# DATA TO USE
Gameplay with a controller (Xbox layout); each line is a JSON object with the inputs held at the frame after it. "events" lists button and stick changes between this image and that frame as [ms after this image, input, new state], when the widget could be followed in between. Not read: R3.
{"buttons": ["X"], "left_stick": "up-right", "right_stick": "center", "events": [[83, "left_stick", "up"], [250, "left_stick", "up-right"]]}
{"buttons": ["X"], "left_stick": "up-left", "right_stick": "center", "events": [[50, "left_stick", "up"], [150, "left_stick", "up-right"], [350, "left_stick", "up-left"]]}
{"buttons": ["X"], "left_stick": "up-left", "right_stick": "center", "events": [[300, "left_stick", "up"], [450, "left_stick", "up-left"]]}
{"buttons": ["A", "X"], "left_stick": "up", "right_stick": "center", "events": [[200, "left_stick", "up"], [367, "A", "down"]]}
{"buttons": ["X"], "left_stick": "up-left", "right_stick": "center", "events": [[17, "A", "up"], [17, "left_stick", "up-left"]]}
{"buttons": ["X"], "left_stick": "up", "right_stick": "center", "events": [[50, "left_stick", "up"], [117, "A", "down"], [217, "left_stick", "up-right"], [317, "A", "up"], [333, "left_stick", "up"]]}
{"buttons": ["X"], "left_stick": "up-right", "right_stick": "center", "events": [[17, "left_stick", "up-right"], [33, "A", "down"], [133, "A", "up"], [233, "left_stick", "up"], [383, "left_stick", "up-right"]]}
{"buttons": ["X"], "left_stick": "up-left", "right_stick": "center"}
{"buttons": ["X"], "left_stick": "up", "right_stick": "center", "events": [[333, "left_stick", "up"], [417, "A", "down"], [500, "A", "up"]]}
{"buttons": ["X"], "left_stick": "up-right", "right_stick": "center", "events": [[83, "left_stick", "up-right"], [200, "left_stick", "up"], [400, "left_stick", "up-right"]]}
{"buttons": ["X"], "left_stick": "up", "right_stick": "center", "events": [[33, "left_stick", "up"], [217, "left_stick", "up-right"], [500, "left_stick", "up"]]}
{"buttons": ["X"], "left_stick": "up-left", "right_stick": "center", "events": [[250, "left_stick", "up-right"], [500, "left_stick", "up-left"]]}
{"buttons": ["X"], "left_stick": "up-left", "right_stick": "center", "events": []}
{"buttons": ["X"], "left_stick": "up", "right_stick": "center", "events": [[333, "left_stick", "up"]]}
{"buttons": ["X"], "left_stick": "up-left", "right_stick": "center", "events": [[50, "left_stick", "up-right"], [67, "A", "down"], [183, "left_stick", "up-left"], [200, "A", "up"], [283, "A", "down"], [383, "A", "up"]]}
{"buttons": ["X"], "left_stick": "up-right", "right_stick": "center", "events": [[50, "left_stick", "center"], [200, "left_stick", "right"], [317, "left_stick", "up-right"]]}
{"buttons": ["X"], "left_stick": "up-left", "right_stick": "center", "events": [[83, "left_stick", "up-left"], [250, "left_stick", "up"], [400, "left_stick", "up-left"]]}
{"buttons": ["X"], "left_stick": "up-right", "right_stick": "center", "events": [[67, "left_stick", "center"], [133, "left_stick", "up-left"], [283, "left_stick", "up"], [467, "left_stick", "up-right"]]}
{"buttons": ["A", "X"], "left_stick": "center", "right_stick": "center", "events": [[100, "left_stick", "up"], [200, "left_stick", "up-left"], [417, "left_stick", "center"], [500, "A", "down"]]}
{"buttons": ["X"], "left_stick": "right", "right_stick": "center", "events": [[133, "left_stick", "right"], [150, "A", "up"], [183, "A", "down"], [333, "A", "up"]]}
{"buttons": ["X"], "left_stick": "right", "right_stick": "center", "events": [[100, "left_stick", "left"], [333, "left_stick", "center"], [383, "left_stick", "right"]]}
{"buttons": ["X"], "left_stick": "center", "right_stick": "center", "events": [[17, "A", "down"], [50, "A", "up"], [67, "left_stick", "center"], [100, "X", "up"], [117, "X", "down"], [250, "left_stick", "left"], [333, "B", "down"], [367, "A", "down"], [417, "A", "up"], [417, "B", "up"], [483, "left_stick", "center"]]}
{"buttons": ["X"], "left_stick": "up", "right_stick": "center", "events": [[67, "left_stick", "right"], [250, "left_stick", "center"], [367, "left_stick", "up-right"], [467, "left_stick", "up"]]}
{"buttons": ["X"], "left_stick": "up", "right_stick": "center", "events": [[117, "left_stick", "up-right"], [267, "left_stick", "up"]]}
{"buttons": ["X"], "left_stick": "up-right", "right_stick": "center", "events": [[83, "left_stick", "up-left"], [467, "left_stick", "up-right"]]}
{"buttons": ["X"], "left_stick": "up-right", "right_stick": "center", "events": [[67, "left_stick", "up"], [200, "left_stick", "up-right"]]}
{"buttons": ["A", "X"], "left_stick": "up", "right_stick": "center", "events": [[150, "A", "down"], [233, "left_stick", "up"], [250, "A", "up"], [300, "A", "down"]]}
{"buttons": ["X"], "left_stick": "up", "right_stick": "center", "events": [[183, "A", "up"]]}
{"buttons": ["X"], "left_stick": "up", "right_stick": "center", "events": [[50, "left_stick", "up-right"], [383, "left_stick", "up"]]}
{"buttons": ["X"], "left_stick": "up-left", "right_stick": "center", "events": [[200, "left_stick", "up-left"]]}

# DIRECTIONS
Could you report how many lines of the entries include the word "down"? Only the number is needed.

# RESULT BELOW
9